A dash cam video from a February 19, incident was finally released to the media following the completion of an investigation.
The video showed a Marana, Arizona, police officer intentionally run down 36-year-old Mario Valencia with a police car.
The video has stirred up debate of whether or not the officer’s actions were justified.
Police Chief Terry Rozema said as far as he is concerned, the officer’s actions were completely justified.
Police in Arizona said, yes, an officer intentionally used his car to run into a suspect who had a rifle, and he probably saved lives.
“Everything in the video seems to point towards an obvious excessive use of force. It is miraculous that my client isn’t dead,” said attorney Michelle Cohen-Metzger.
In the video, an officer can be heard over the radio saying that the suspect had fired one round in the air with a rifle he had just stolen from a Walmart. The officer was following the suspect at a slow speed.
Then, another patrol car races past the officer, and rams the man from behind. The officer then slammed into a short cinder block wall next to a driveway.
Video from Officer Michael Rapiejko’s camera shows the officer ramming the man and the windshield cracking as the car hit the block wall.
“Oh Jesus Christ. Man down,” the officer in the first car said.
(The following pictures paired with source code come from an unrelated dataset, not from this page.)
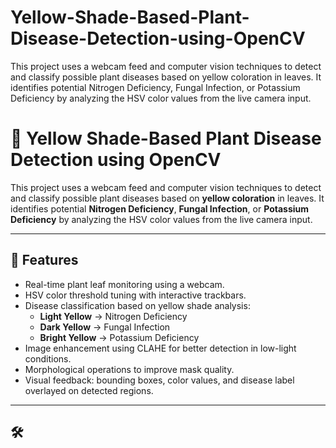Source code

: # Yellow-Shade-Based-Plant-Disease-Detection-using-OpenCV
This project uses a webcam feed and computer vision techniques to detect and classify possible plant diseases based on yellow coloration in leaves. It identifies potential Nitrogen Deficiency, Fungal Infection, or Potassium Deficiency by analyzing the HSV color values from the live camera input.
# 🌿 Yellow Shade-Based Plant Disease Detection using OpenCV

This project uses a webcam feed and computer vision techniques to detect and classify possible plant diseases based on **yellow coloration** in leaves. It identifies potential **Nitrogen Deficiency**, **Fungal Infection**, or **Potassium Deficiency** by analyzing the HSV color values from the live camera input.

---

## 📸 Features

- Real-time plant leaf monitoring using a webcam.
- HSV color threshold tuning with interactive trackbars.
- Disease classification based on yellow shade analysis:
  - **Light Yellow** → Nitrogen Deficiency
  - **Dark Yellow** → Fungal Infection
  - **Bright Yellow** → Potassium Deficiency
- Image enhancement using CLAHE for better detection in low-light conditions.
- Morphological operations to improve mask quality.
- Visual feedback: bounding boxes, color values, and disease label overlayed on detected regions.

---

## 🛠
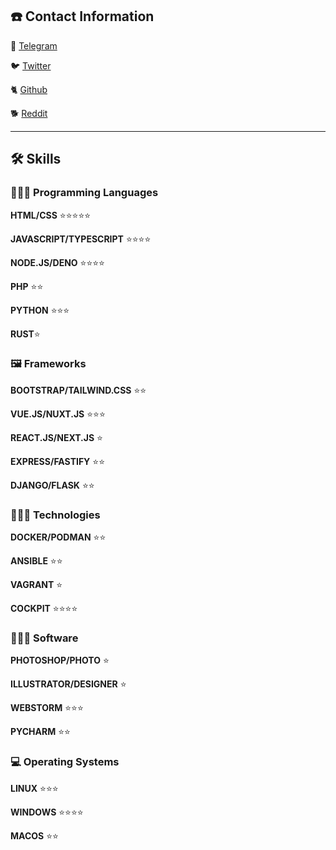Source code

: 

## **☎️ Contact Information**

📠 [Telegram](https://t.me/iam0day)

🐦 [Twitter](https://twitter.com/iam0day)

🐈 [Github](https://github.com/iam0day)

🐕 [Reddit](https://www.reddit.com/user/iam0day)

---

## **🛠 Skills**

### 👨🏼‍💻 Programming Languages

**HTML/CSS** ⭐️⭐️⭐️⭐️⭐️

**JAVASCRIPT/TYPESCRIPT**  ⭐️⭐️⭐️⭐️

**NODE.JS/DENO** ⭐️⭐️⭐️⭐️

**PHP**  ⭐️⭐️

**PYTHON**  ⭐️⭐️⭐️

**RUST**⭐️

### 🖼️ Frameworks

**BOOTSTRAP/TAILWIND.CSS**  ⭐️⭐️

**VUE.JS/NUXT.JS**  ⭐️⭐️⭐️

**REACT.JS/NEXT.JS**  ⭐️

**EXPRESS/FASTIFY**  ⭐️⭐️

**DJANGO/FLASK**  ⭐️⭐️

### 👨🏼‍💻 Technologies

**DOCKER/PODMAN**  ⭐️⭐️

**ANSIBLE**  ⭐️⭐️

**VAGRANT**  ⭐️

**COCKPIT**  ⭐️⭐️⭐️⭐️

### 👨🏼‍🏫 Software

**PHOTOSHOP/PHOTO**  ⭐️

**ILLUSTRATOR/DESIGNER** ⭐️

**WEBSTORM** ⭐️⭐️⭐️

**PYCHARM** ⭐️⭐️

### 💻 Operating Systems

**LINUX**  ⭐️⭐️⭐️

**WINDOWS** ⭐️⭐️⭐️⭐️

**MACOS** ⭐️⭐️

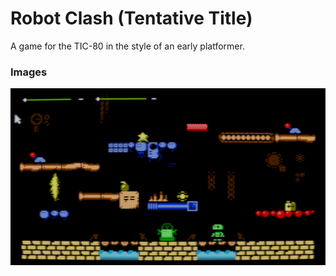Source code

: # Robot Clash (Tentative Title)
A game for the TIC-80 in the style of an early platformer.

### Images

![Robot Clash - Screen Capture 1](https://github.com/Toasterhead/robot-clash/blob/main/Robot%20Clash%20-%20Screen%20Capture%201.PNG)
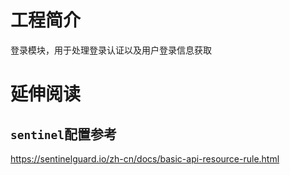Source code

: # 工程简介

登录模块，用于处理登录认证以及用户登录信息获取

# 延伸阅读

## `sentinel`配置参考

https://sentinelguard.io/zh-cn/docs/basic-api-resource-rule.html
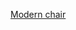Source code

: [Modern chair](https://github.com/PrathamBansal05/Modern-chair/assets/128835735/fc161221-bec9-49a2-872b-f56d054a46cd)
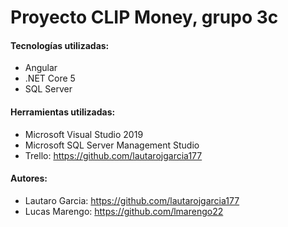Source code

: # Proyecto CLIP Money, grupo 3c
#### Tecnologías utilizadas:
- Angular
- .NET Core 5
- SQL Server
#### Herramientas utilizadas:
- Microsoft Visual Studio 2019
- Microsoft SQL Server Management Studio
- Trello: https://github.com/lautarojgarcia177
#### Autores:
- Lautaro Garcia: https://github.com/lautarojgarcia177
- Lucas Marengo: https://github.com/lmarengo22
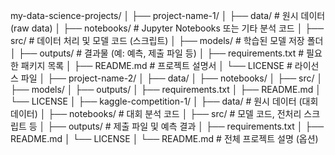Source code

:my-data-science-projects/
│
├── project-name-1/
│   ├── data/                # 원시 데이터(raw data)
│   ├── notebooks/           # Jupyter Notebooks 또는 기타 분석 코드
│   ├── src/                 # 데이터 처리 및 모델 코드 (스크립트)
│   ├── models/              # 학습된 모델 저장 폴더
│   ├── outputs/             # 결과물 (예: 예측, 제출 파일 등)
│   ├── requirements.txt     # 필요한 패키지 목록
│   ├── README.md            # 프로젝트 설명서
│   └── LICENSE              # 라이선스 파일
│
├── project-name-2/
│   ├── data/
│   ├── notebooks/
│   ├── src/
│   ├── models/
│   ├── outputs/
│   ├── requirements.txt
│   ├── README.md
│   └── LICENSE
│
├── kaggle-competition-1/
│   ├── data/                # 원시 데이터 (대회 데이터)
│   ├── notebooks/           # 대회 분석 코드
│   ├── src/                 # 모델 코드, 전처리 스크립트 등
│   ├── outputs/             # 제출 파일 및 예측 결과
│   ├── requirements.txt
│   ├── README.md
│   └── LICENSE
│
└── README.md                # 전체 프로젝트 설명 (옵션)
Police in Marana, which is about a half-hour from Tucson, have justified Rapiejko’s actions.
“If we’re going to choose between maybe we’ll let him go a little bit farther and see what happens, or we’re going to take him out now and eliminate any opportunity he has to hurt somebody, you’re going to err on the side of, in favor of the innocent people,” Chief Rozema said. “Without a doubt.”
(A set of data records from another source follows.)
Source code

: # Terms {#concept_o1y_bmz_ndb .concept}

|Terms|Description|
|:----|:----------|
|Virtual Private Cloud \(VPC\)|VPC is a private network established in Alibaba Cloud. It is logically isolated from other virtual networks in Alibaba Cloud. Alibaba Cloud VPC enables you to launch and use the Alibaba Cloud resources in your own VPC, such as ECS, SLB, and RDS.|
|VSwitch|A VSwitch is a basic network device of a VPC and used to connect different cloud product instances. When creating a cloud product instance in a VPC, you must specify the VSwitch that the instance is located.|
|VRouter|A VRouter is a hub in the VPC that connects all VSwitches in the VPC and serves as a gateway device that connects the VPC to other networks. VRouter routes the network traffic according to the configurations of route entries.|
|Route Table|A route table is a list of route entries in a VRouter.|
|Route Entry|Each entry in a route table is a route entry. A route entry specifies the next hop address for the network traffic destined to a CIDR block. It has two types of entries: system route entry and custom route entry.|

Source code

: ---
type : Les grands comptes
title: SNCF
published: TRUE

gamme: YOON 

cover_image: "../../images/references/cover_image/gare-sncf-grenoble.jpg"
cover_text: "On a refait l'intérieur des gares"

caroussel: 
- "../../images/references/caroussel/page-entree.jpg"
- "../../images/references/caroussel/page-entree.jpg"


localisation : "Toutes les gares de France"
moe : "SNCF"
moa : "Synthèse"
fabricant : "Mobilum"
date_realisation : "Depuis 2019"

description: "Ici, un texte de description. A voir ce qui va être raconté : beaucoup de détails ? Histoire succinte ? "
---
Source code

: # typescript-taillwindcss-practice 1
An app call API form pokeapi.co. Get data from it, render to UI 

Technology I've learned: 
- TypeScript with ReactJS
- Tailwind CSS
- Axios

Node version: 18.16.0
Rozema said the situation warranted deadly force because the suspect was headed to an area where several hundred people were working.
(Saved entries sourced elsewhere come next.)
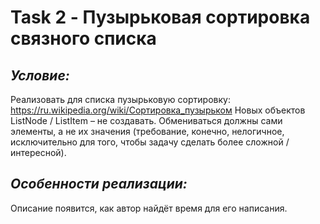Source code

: # Task 2 - Пузырьковая сортировка связного списка
## ***Условие:***
Реализовать для списка пузырьковую сортировку:
https://ru.wikipedia.org/wiki/Сортировка_пузырьком
Новых объектов ListNode / ListItem – не создавать.
Обмениваться должны сами элементы, а не их значения (требование, конечно,
нелогичное, исключительно для того, чтобы задачу сделать более сложной / интересной).
## ***Особенности реализации:***
Описание появится, как автор найдёт время для его написания.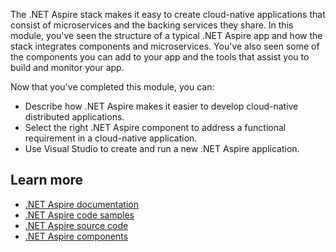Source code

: The .NET Aspire stack makes it easy to create cloud-native applications that consist of microservices and the backing services they share. In this module, you've seen the structure of a typical .NET Aspire app and how the stack integrates components and microservices. You've also seen some of the components you can add to your app and the tools that assist you to build and monitor your app.

Now that you've completed this module, you can:

- Describe how .NET Aspire makes it easier to develop cloud-native distributed applications.
- Select the right .NET Aspire component to address a functional requirement in a cloud-native application.
- Use Visual Studio to create and run a new .NET Aspire application.

## Learn more

- [.NET Aspire documentation](/dotnet/aspire/)
- [.NET Aspire code samples](/samples/browse/?products=dotnet-aspire)
- [.NET Aspire source code](https://github.com/dotnet/aspire/tree/main)
- [.NET Aspire components](https://github.com/dotnet/aspire/tree/main/src/Components)
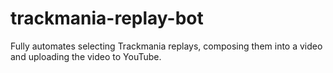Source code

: # trackmania-replay-bot
Fully automates selecting Trackmania replays, composing them into a video and uploading the video to YouTube.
Marana police said this situation was part of a crime spree that began with Valencia’s robbery at a 7-Eleven while he was wearing only underwear. He then broke into a church and set it on fire, followed by a home invasion. He then stole a car.
“This officer made a split-second decision, and in retrospect, when all the dust clears, I think we look at this and say, yeah, there’s things we can learn from this,” he said, “but the entire community is safe, all the officers are safe, and even the suspect in this case is safe.”
Cohen-Metzger said officers didn’t make any effort to de-escalate the situation of a man “clearly suicidal, clearly in crisis.”
When Valencia arrived at the hospital he was in serious condition. He was released into police custody two days later.
Valencia faces 15 charges, including Aggravated Assault (x3), three counts of Armed Robbery (x3), and Possession of a Deadly Weapon by a Convicted Felon.
His next court appearance is May 18. He is in the Pima County Jail. Authorities said no charges would be brought against the officer.
Officer Rapiejko has received a tremendous amount of support from members of the community and business district where the incident occurred.
Officer Rapiejko, whose nickname is ROBOCOP, previously worked for the New York Police Department.